<<<<
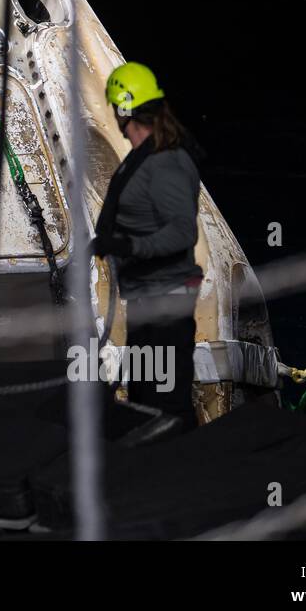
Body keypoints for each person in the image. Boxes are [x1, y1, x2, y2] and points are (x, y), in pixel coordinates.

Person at [91, 61, 205, 433]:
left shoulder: (167, 162)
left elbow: (181, 233)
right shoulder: (148, 156)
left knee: (166, 402)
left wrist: (128, 245)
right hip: (147, 299)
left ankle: (180, 474)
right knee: (143, 395)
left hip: (166, 303)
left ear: (124, 109)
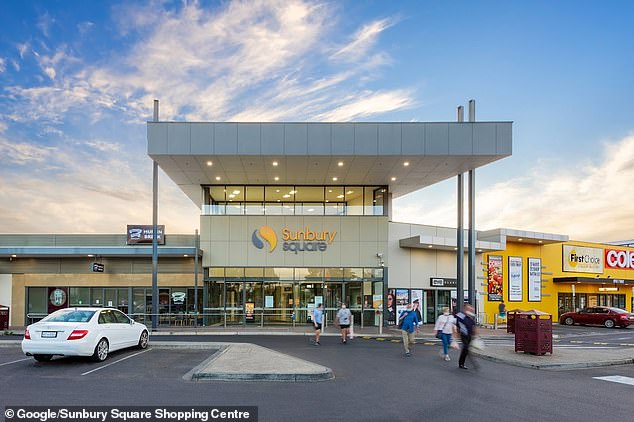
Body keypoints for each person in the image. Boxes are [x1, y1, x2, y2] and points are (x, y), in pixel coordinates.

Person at [454, 303, 477, 370]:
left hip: (470, 334)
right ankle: (462, 363)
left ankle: (463, 361)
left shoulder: (472, 316)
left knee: (466, 349)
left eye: (470, 309)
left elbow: (473, 325)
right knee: (466, 347)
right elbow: (456, 324)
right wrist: (456, 334)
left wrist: (475, 333)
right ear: (464, 309)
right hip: (463, 334)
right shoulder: (460, 315)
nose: (469, 310)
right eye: (468, 309)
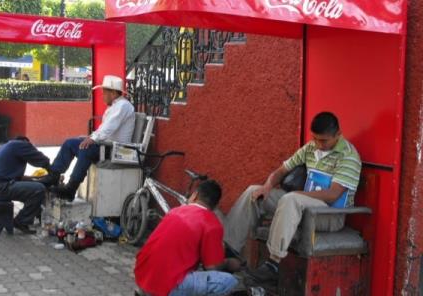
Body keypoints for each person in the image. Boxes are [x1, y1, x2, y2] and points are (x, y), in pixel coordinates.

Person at [223, 112, 362, 282]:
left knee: (291, 199)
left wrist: (298, 194)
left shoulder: (349, 156)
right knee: (254, 192)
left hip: (329, 215)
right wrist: (267, 186)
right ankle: (227, 249)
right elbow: (282, 170)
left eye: (324, 141)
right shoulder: (310, 148)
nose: (318, 144)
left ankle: (272, 264)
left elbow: (333, 195)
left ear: (338, 135)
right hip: (301, 205)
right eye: (315, 139)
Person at [135, 180, 241, 296]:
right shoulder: (212, 223)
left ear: (195, 195)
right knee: (229, 281)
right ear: (215, 206)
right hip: (166, 286)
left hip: (142, 276)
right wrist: (229, 262)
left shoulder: (175, 211)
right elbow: (213, 267)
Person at [39, 75, 135, 201]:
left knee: (87, 148)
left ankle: (71, 188)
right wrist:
>>>>
### What the exercise asks
Look through the records for the string "wrist". Copy every line that has it.

### Task output
left wrist: (128, 245)
right wrist: (456, 334)
left wrist: (475, 333)
left wrist: (298, 194)
right wrist: (267, 186)
right wrist: (229, 262)
right wrist:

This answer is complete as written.